The lines below starting at the line containing "Department of Geology, TalTech" and ending at the line containing "Hosted by SARV: Geoscience" are to be repeated exactly, with both ends kept and nothing else added.

[Dataset entries]
-=-=-

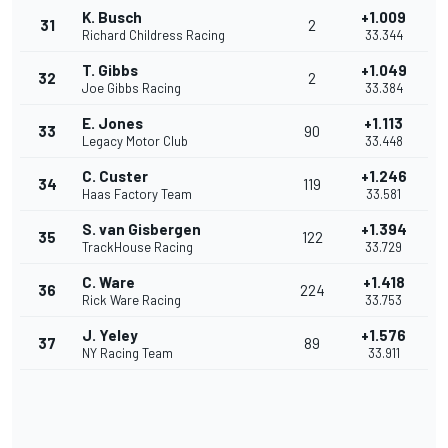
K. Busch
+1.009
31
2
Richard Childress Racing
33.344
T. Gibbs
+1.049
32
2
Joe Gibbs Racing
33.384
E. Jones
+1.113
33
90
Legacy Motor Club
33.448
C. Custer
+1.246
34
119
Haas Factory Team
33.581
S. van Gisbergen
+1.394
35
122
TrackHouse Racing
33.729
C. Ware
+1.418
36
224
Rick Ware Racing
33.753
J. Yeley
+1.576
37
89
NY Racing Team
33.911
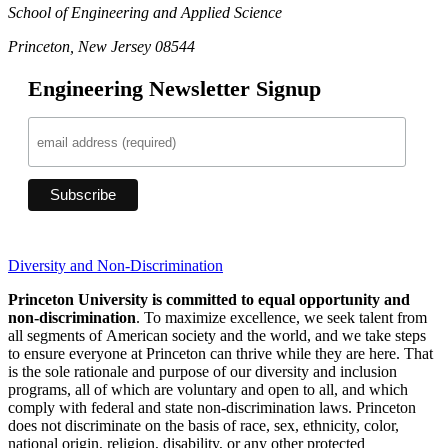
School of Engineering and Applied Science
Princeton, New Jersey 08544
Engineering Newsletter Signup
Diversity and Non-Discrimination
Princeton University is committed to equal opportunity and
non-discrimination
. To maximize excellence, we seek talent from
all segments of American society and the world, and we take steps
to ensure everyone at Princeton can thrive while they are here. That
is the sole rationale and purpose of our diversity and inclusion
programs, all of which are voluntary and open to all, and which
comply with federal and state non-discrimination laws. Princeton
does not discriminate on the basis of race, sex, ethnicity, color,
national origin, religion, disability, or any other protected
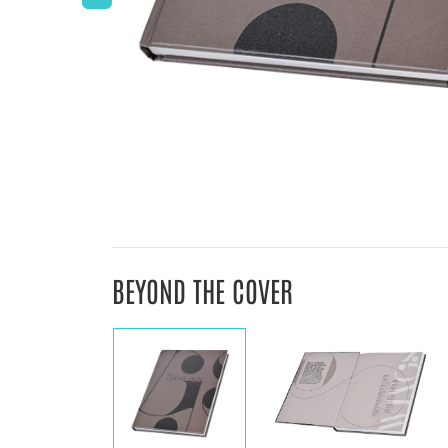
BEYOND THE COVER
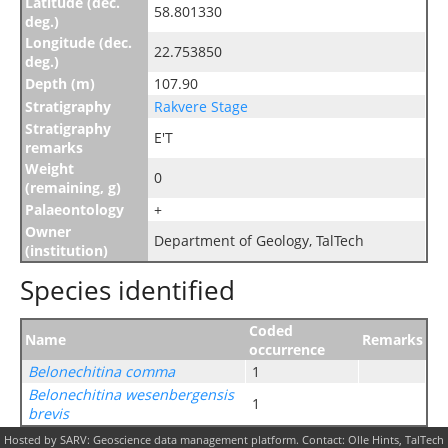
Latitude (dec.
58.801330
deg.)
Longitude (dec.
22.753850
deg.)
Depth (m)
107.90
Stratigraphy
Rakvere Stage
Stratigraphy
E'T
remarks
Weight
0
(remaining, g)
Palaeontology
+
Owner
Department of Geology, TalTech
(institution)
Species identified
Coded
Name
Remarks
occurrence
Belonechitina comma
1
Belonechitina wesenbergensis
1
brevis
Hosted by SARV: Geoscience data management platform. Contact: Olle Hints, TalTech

-=-=-

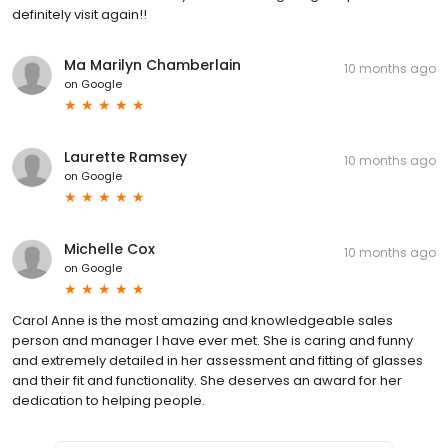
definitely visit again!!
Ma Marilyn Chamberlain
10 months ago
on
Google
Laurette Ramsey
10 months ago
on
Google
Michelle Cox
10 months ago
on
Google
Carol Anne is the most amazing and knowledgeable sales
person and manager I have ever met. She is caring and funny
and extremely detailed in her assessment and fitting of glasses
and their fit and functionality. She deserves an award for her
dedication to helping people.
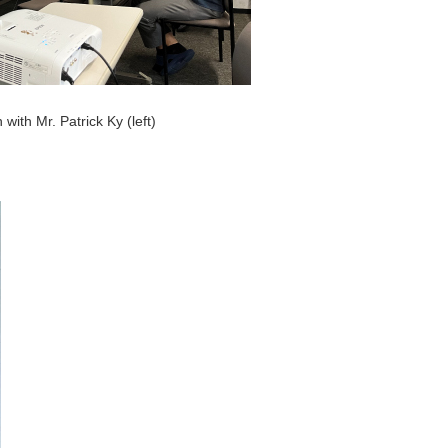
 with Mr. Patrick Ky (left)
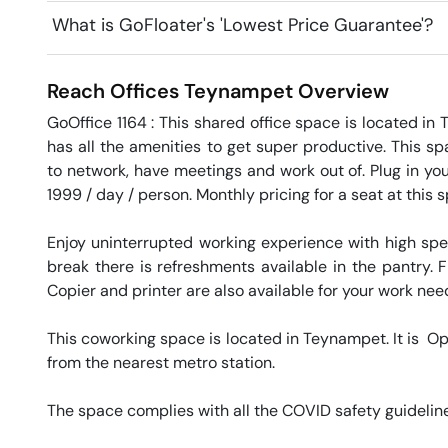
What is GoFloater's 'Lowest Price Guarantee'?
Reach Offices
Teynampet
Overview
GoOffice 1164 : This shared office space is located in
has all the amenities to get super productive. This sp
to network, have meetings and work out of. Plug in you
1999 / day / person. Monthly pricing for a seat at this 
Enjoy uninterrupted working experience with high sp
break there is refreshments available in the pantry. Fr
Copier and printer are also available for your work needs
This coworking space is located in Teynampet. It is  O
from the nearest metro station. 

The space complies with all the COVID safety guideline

-=-=-

# YOUR SOLUTION:
Department of Geology, TalTech
(institution)
Species identified
Coded
Name
Remarks
occurrence
Belonechitina comma
1
Belonechitina wesenbergensis
1
brevis
Hosted by SARV: Geoscience data management platform. Contact: Olle Hints, TalTech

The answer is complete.